TEXT EXCERPT =>
■ ■ ■ ■ ■ ■ ■
Help needed in formatting the output

Hi All,

Need your help in resolving the below issue.

I've a file called "data.txt" with the below lines:

TT: <tell://me/sreenivas> 
 <tell://me/100>

<tell://me/500>

TT: <tell://me/sudheer>  
<tell://me/300>  

TT: <tell://me/sreenivas>  
<tell://me/200>  

TT: <tell://me/sudheer>  
<tell://me/400>

I need an output in the below format. Please help me.

TT: <tell://me/sreenivas> 
<tell://me/100> 
<tell://me/200>

<tell://me/500>

TT: <tell://me/sudheer> 
 <tell://me/300> 
<tell://me/400>

(or)

TT: <tell://me/sreenivas> 
<tell://me/100> 
<tell://me/200>

TT: <tell://me/sudheer>  
<tell://me/300> 
<tell://me/400>

<tell://me/500>

(or)

<tell://me/500>

TT: <tell://me/sreenivas> 
<tell://me/100> 
<tell://me/200>

TT: <tell://me/sudheer> 
 <tell://me/300> 
<tell://me/400>

Explanation of above o/p:
If the pattern between "<tell://me/" and ">" is same on any of the lines that contains "TT" then take only one line from them.
That line should be followed by the lines followed by the actual lines that have the same pattern between "<tell://me/" and ">".

And whenever a line is not preceded with TT line, that line should be taken as it is.

Looking forward to your help as soon as possible. Let me know if any queries.

With Regards,
Sree

Is this minor modification of the script supplied for your last thread sufficient?:

awk '
NF == 0 { next }
/^TT/ {	if(!((key = $1 FS $2) in out))
■ ■ ■ ■ ■ ■ ■
INFORMATION SHOWN =>
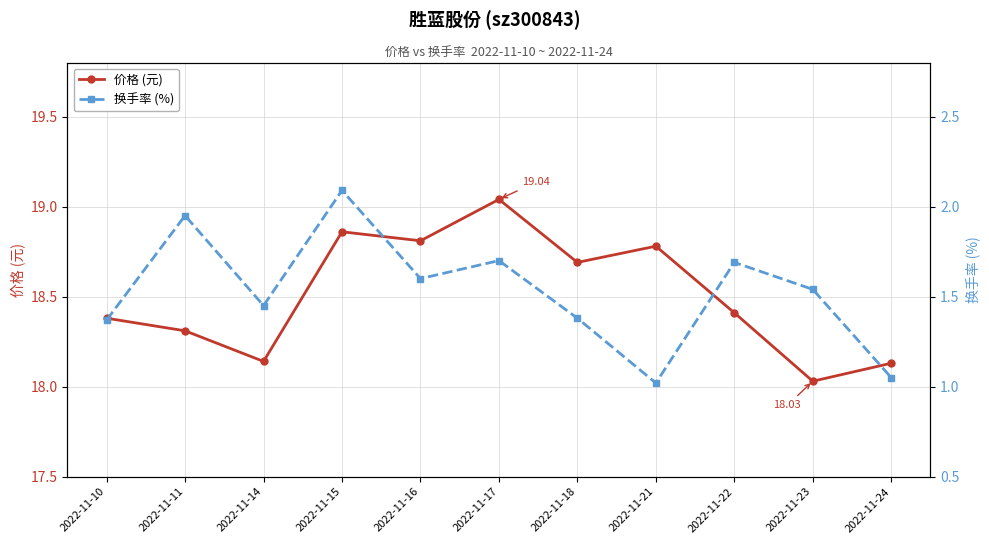

The 价格 (元) series shows 18.0 at 2022-11-23. True or false?

True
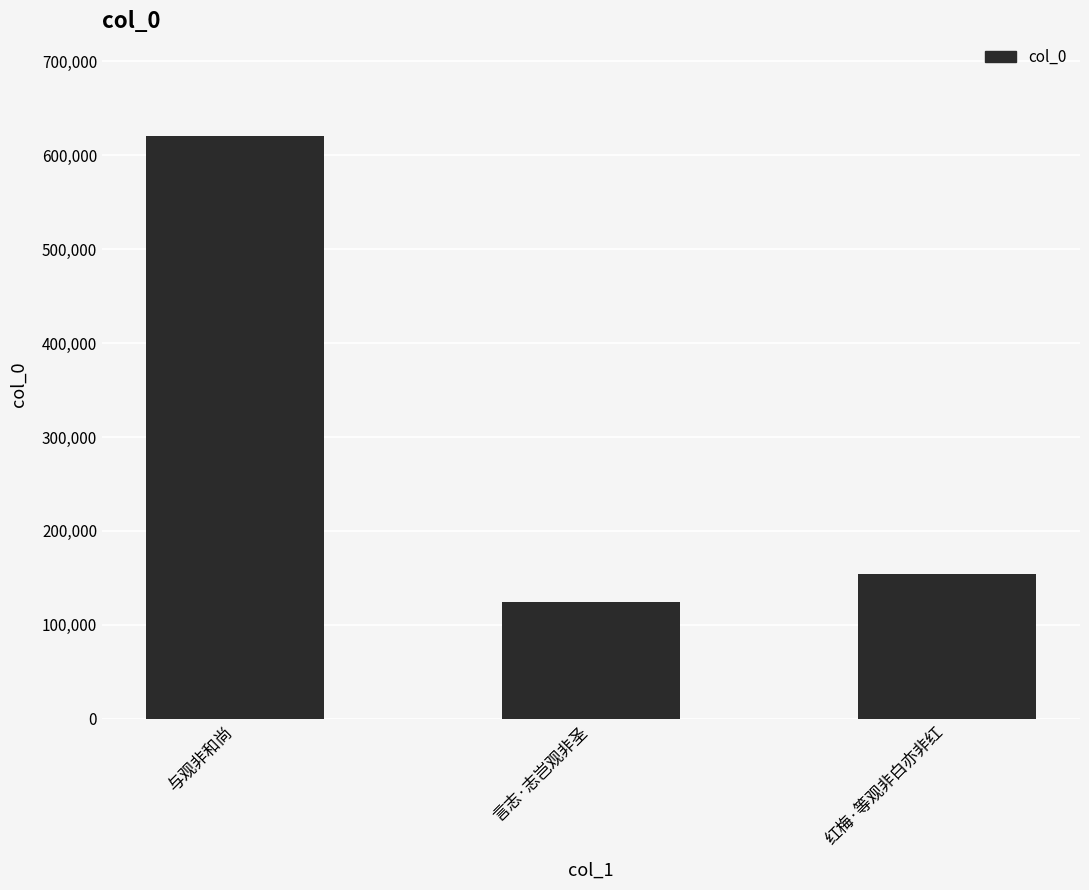

The value at 与观非和尚 is 183578. True or false?

False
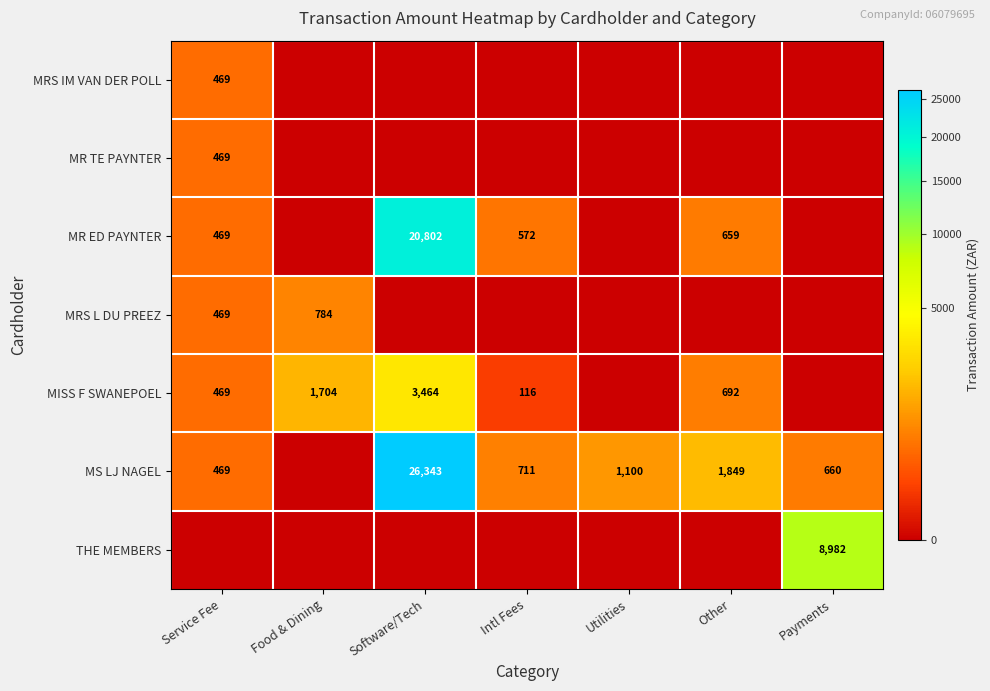

What is the maximum value shown in the chart?

26343.0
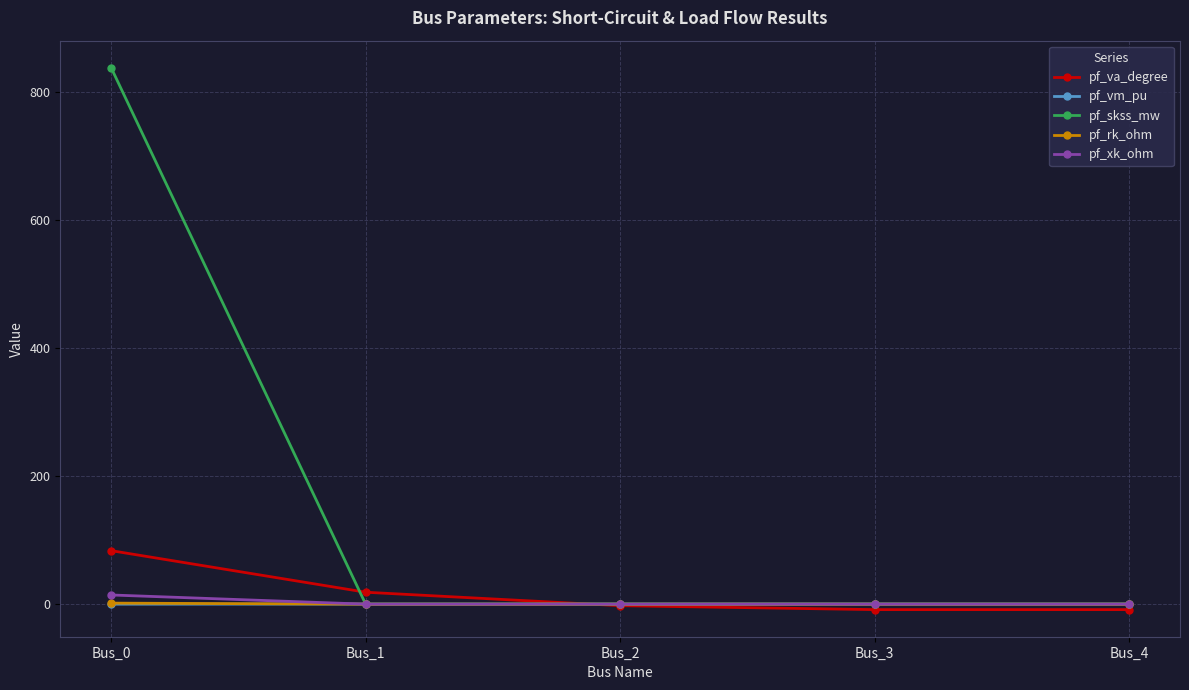

What is the highest value of the pf_vm_pu series?

0.3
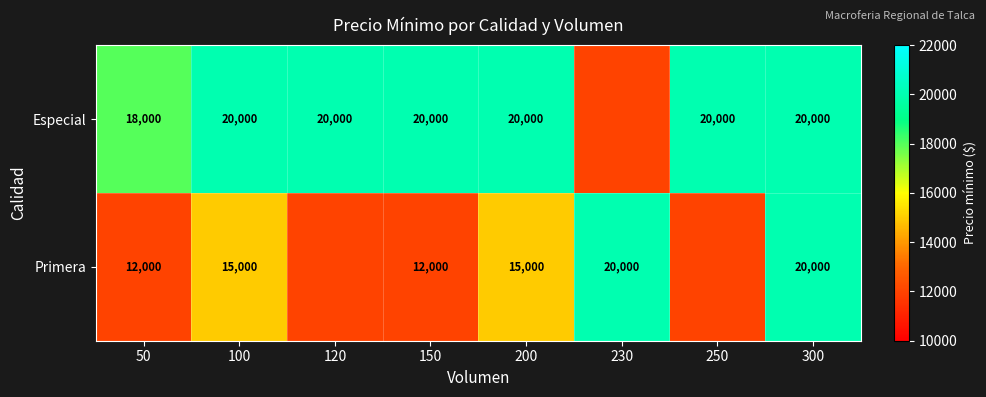

What is the sum of the Especial values at 100 and 120?

40000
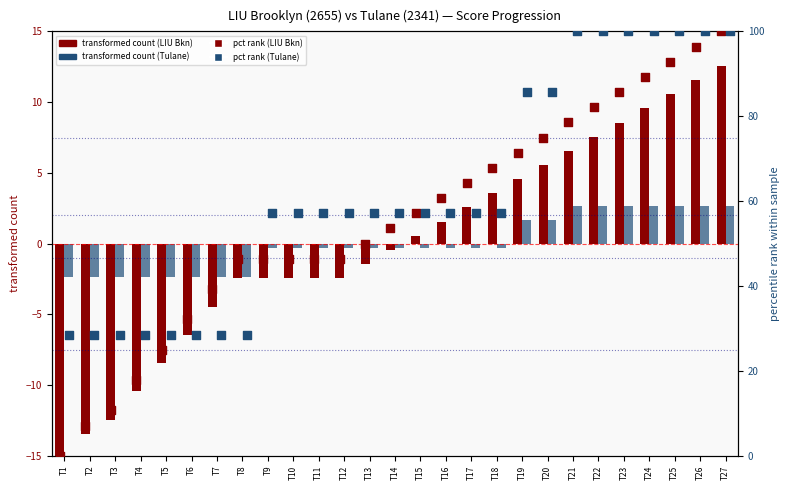

Is the value of LIU Brooklyn percentile rank at T15 greater than the value of Tulane transformed count at T21?

Yes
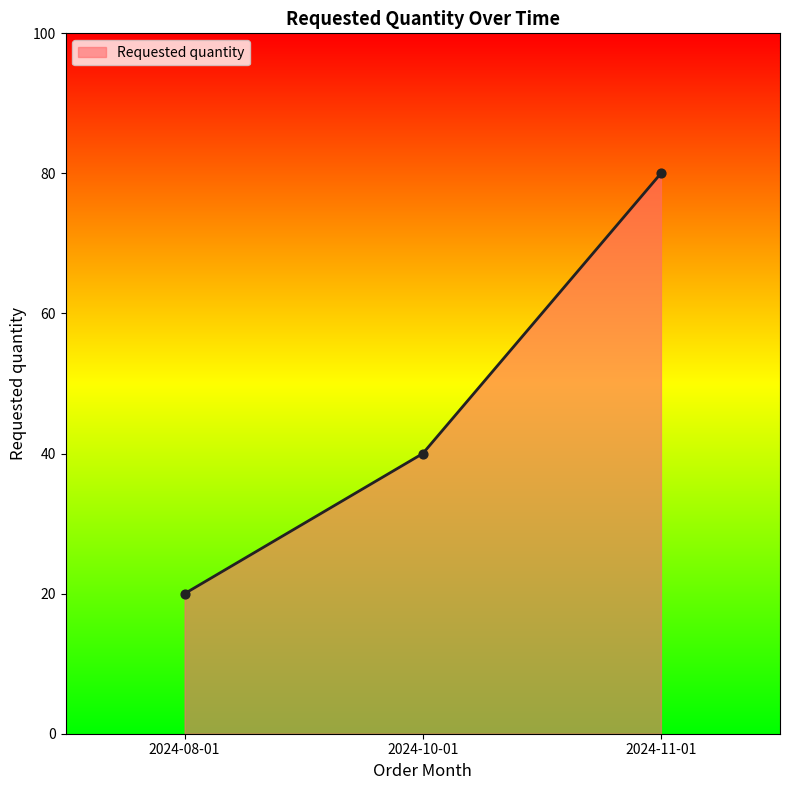

What is the change in value from 2024-08-01 to 2024-10-01?

+20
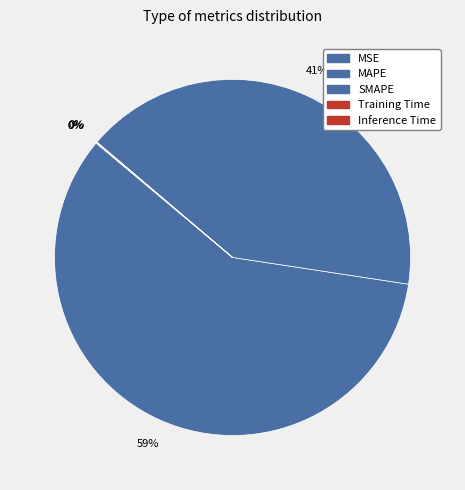

Rank the categories by value from highest to lowest.

MAPE, SMAPE, Inference Time, Training Time, MSE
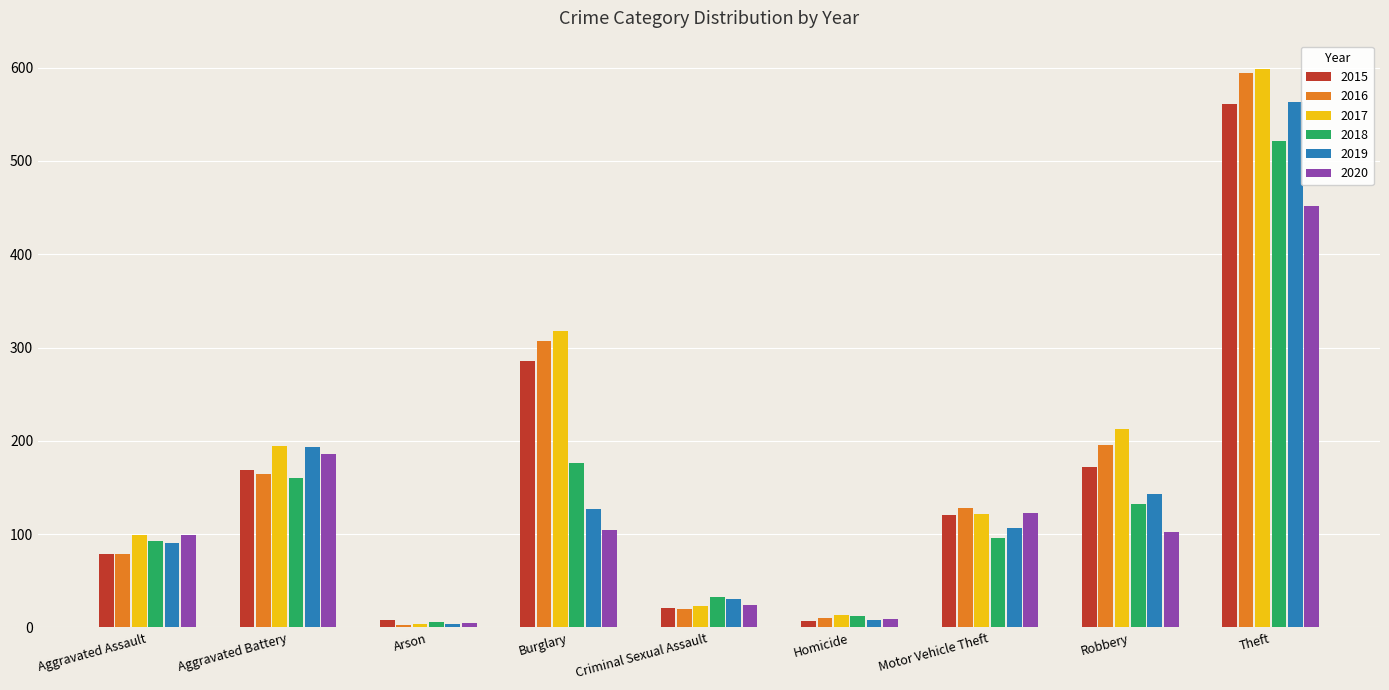

What is the difference between the highest and lowest values at Motor Vehicle Theft?

32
■ ■ ■ ■ ■ ■ ■
Copy out the whole forum thread on formatting the output, found above the rows, without changing a single character.

Help needed in formatting the output

Hi All,

Need your help in resolving the below issue.

I've a file called "data.txt" with the below lines:

TT: <tell://me/sreenivas> 
 <tell://me/100>

<tell://me/500>

TT: <tell://me/sudheer>  
<tell://me/300>  

TT: <tell://me/sreenivas>  
<tell://me/200>  

TT: <tell://me/sudheer>  
<tell://me/400>

I need an output in the below format. Please help me.

TT: <tell://me/sreenivas> 
<tell://me/100> 
<tell://me/200>

<tell://me/500>

TT: <tell://me/sudheer> 
 <tell://me/300> 
<tell://me/400>

(or)

TT: <tell://me/sreenivas> 
<tell://me/100> 
<tell://me/200>

TT: <tell://me/sudheer>  
<tell://me/300> 
<tell://me/400>

<tell://me/500>

(or)

<tell://me/500>

TT: <tell://me/sreenivas> 
<tell://me/100> 
<tell://me/200>

TT: <tell://me/sudheer> 
 <tell://me/300> 
<tell://me/400>

Explanation of above o/p:
If the pattern between "<tell://me/" and ">" is same on any of the lines that contains "TT" then take only one line from them.
That line should be followed by the lines followed by the actual lines that have the same pattern between "<tell://me/" and ">".

And whenever a line is not preceded with TT line, that line should be taken as it is.

Looking forward to your help as soon as possible. Let me know if any queries.

With Regards,
Sree

Is this minor modification of the script supplied for your last thread sufficient?:

awk '
NF == 0 { next }
/^TT/ {	if(!((key = $1 FS $2) in out))